一条工務店で小屋裏収納を検討する場合は、断熱仕様や換気について、担当者によく確認することをおすすめします。
| 断熱部位 | 主な断熱方法 | 断熱材 (例:i-smart) | 断熱材 (例:GRAND SAISON) | 主な注意点・デメリット |
|---|---|---|---|---|
| 壁 | 外内ダブル断熱 or 外壁断熱 |
高性能ウレタン (140+50mm) |
EPS (120mm) (外壁のみ) |
・ダブル断熱の有無 ・一条ルールの影響 |
| 天井 | 天井断熱 | 高性能ウレタン (235mm) |
EPS (145mm) | ・屋根断熱ではない |
| 床 (居室) | 床断熱 | 高性能ウレタン (140mm) |
EPS (90mm) | ・床材制限(無垢×) ・Wi-Fi影響可能性 ・床鳴り可能性 |
| 床 (玄関) | 基礎断熱 | EPS等 (断熱王で強化) |
EPS等 | ・冷気対策 ・土間下の施工範囲 |
| 床 (浴室) | 基礎断熱 | EPS等 | EPS等 | ・冷気対策 ・スカート断熱有無 ・(洗面所一体化提案あり) |
| 屋根裏 | (基本なし) | 小屋裏壁: EPS? | 小屋裏壁: EPS? | ・小屋裏収納は室外扱い ・高温/多湿/結露注意 ・置くものを選ぶ必要あり |
【一条工務店】断熱材のデメリットを解説!結露•カビ•価格まで!:まとめ
一条工務店の断熱材は、業界トップクラスの性能を誇り、快適で省エネな暮らしを実現する大きな魅力です。
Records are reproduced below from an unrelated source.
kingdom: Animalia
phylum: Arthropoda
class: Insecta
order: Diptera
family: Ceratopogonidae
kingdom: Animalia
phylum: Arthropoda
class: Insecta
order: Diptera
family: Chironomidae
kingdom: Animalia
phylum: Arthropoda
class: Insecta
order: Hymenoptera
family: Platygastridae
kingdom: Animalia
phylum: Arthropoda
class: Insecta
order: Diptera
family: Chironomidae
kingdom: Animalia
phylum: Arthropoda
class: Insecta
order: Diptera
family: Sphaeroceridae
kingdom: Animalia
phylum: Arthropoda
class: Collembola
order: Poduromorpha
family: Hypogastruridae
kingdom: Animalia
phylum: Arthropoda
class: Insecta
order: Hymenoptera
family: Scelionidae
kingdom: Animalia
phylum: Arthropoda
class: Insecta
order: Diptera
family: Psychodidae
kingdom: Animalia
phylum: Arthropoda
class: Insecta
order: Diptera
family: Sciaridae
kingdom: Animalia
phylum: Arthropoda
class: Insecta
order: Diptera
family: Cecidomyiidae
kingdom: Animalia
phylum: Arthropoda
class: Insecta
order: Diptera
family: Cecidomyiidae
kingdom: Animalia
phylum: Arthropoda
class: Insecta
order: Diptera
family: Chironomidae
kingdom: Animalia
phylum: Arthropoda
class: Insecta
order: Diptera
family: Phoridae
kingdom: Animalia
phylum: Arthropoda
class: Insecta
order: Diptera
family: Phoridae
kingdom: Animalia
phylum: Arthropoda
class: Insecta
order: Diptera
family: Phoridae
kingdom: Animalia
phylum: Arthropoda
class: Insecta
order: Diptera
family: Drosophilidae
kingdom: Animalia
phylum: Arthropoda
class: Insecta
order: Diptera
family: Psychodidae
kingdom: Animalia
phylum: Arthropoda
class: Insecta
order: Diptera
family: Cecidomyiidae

しかし、その高性能さにはいくつかのデメリットや注意点も存在します。
高性能ウレタンフォームを採用する場合の初期費用の高さや、「一条ルール」による間取りの制約は、検討初期に理解しておきたいデメリットと言えるでしょう。
また、EPS断熱材の場合はウレタンフォームほどの性能はなく、ダブル断熱も採用されません。
さらに、高気密・高断熱住宅特有の結露やカビのリスクもゼロではありません。
適切な換気や湿度管理、定期的な点検が欠かせません。
基礎断熱の範囲や床下の状況、小屋裏収納の環境特性など、細かい部分にも注意が必要です。
これらのデメリットを理解した上で、長期的な光熱費削減効果や住み心地といったメリットと比較し、一条工務店の断熱材が自分たちの家づくりに合っているか、総合的に判断することが後悔しないための鍵となります。